Open Arthur-g-p opened 4 months ago

Arthur-g-p commented 4 months ago

Your current environment

The output of `python collect_env.py`

PyTorch version: 2.3.1+cpu Is debug build: False CUDA used to build PyTorch: None ROCM used to build PyTorch: N/A

OS: Microsoft Windows 11 Pro GCC version: Could not collect Clang version: Could not collect CMake version: Could not collect Libc version: N/A

Python version: 3.10.11 (tags/v3.10.11:7d4cc5a, Apr 5 2023, 00:38:17) [MSC v.1929 64 bit (AMD64)] (64-bit runtime) Python platform: Windows-10-10.0.22621-SP0 Is CUDA available: False CUDA runtime version: No CUDA CUDA_MODULE_LOADING set to: N/A GPU models and configuration: No CUDA Nvidia driver version: No CUDA cuDNN version: No CUDA HIP runtime version: N/A MIOpen runtime version: N/A Is XNNPACK available: True

CPU: Architecture=9 CurrentClockSpeed=1910 DeviceID=CPU0 Family=198 L2CacheSize=1024 L2CacheSpeed= Manufacturer=GenuineIntel MaxClockSpeed=2112 Name=Intel(R) Core(TM) i7-8665U CPU @ 1.90GHz ProcessorType=3 Revision=

Versions of relevant libraries: [pip3] numpy==1.26.4 [pip3] optree==0.11.0 [pip3] torch==2.3.1 [pip3] transformers==4.41.2 [conda] Could not collect ROCM Version: Could not collect Neuron SDK Version: N/A vLLM Version: N/A vLLM Build Flags: CUDA Archs: Not Set; ROCm: Disabled; Neuron: Disabled GPU Topology: Could not collect

🐛 Describe the bug

When running benchmark_serving.py with the --model parameter, I encountered a TypeError related to the snapshot_download() function.

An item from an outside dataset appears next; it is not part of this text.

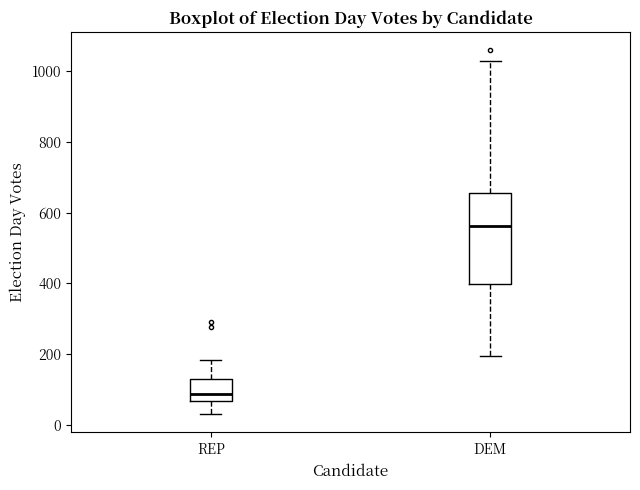

Reading left to right, read every box against the y-axis: the position of its median line, the range the box covers, and the ends of its whiskers. The values are not printed on the chart, so give them approximately, as read against the axis.

REP: median 80, box 60 to 140, whiskers 40 to 180
DEM: median 560, box 400 to 660, whiskers 200 to 1020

Error message: TypeError: snapshot_download() got an unexpected keyword argument 'model_id'

Root cause: The issue lies in the get_model() function defined in backend_request_func.py. This function calls snapshot_download() from either modelscope or huggingface_hub depending on the VLLM_USE_MODELSCOPE environment variable. Code Snippet:

def get_model(pretrained_model_name_or_path: str):
    if os.getenv('VLLM_USE_MODELSCOPE', 'False').lower() == 'true':
        from modelscope import snapshot_download
    else:
        from huggingface_hub import snapshot_download

    model_path = snapshot_download(
        model_id=pretrained_model_name_or_path,
        local_files_only=huggingface_hub.constants.HF_HUB_OFFLINE,
        ignore_file_pattern=[".*.pt", ".*.safetensors", ".*.bin"])
    return model_path

Problem: The snapshot_download() function from huggingface_hub does not recognize the model_id and ignore_file_pattern parameters. According to the Hugging Face Hub documentation, model_id should be replaced with repo_id, and ignore_file_pattern should be replaced with ignore_patterns.

Using the pattern ".*.safetensors" leads to the download of the safetensors files anyway. It should be updated to "*.safetensors".

Let me know if misunderstood something.

github-actions[bot] commented 1 week ago

This issue has been automatically marked as stale because it has not had any activity within 90 days. It will be automatically closed if no further activity occurs within 30 days. Leave a comment if you feel this issue should remain open. Thank you!